* start RECORDS SUPPLIED *
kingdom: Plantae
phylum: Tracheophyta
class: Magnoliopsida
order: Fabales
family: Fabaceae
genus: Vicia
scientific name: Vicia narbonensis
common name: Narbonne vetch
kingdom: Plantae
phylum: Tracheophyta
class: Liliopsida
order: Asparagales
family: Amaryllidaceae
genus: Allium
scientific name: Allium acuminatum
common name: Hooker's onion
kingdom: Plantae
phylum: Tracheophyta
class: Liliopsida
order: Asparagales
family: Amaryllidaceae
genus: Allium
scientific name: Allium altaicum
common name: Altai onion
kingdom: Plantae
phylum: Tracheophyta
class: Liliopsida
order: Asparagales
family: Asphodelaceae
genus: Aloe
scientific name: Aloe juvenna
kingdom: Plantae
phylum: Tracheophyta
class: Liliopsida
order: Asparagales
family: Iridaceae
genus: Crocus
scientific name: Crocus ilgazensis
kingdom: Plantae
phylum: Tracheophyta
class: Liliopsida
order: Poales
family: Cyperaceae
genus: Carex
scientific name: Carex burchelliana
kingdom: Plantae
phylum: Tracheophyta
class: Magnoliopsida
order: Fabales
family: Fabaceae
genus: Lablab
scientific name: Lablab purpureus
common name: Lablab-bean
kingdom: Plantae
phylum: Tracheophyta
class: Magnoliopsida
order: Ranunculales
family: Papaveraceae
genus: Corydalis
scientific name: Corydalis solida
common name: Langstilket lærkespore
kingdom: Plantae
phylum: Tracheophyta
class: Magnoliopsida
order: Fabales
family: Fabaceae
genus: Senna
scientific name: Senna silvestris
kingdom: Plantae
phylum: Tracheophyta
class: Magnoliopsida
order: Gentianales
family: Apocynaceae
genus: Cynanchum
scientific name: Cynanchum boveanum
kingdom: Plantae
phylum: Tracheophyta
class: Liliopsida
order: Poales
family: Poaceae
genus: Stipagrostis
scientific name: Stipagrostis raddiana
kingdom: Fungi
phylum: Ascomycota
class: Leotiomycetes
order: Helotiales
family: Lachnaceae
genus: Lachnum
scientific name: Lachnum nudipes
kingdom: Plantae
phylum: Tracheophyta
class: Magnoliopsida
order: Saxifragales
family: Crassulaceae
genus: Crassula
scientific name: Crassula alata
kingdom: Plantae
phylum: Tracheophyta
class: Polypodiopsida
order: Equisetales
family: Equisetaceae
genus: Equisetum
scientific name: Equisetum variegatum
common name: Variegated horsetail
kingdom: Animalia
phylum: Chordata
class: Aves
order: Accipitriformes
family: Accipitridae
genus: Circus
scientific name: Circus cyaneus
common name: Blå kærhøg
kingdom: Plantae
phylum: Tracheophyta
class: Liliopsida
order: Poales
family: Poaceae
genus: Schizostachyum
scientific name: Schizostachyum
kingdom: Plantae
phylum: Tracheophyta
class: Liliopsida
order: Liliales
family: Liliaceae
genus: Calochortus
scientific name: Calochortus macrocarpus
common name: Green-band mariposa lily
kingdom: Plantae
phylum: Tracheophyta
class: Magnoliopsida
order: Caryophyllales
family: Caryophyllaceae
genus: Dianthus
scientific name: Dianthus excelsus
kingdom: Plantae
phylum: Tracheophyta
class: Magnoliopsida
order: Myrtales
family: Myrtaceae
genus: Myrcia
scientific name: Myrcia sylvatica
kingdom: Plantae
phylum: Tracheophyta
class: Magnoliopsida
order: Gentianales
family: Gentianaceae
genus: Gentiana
* end RECORDS SUPPLIED *
How many lines in the rows above contain the string "common"? Case counts, so reply with only the number.

8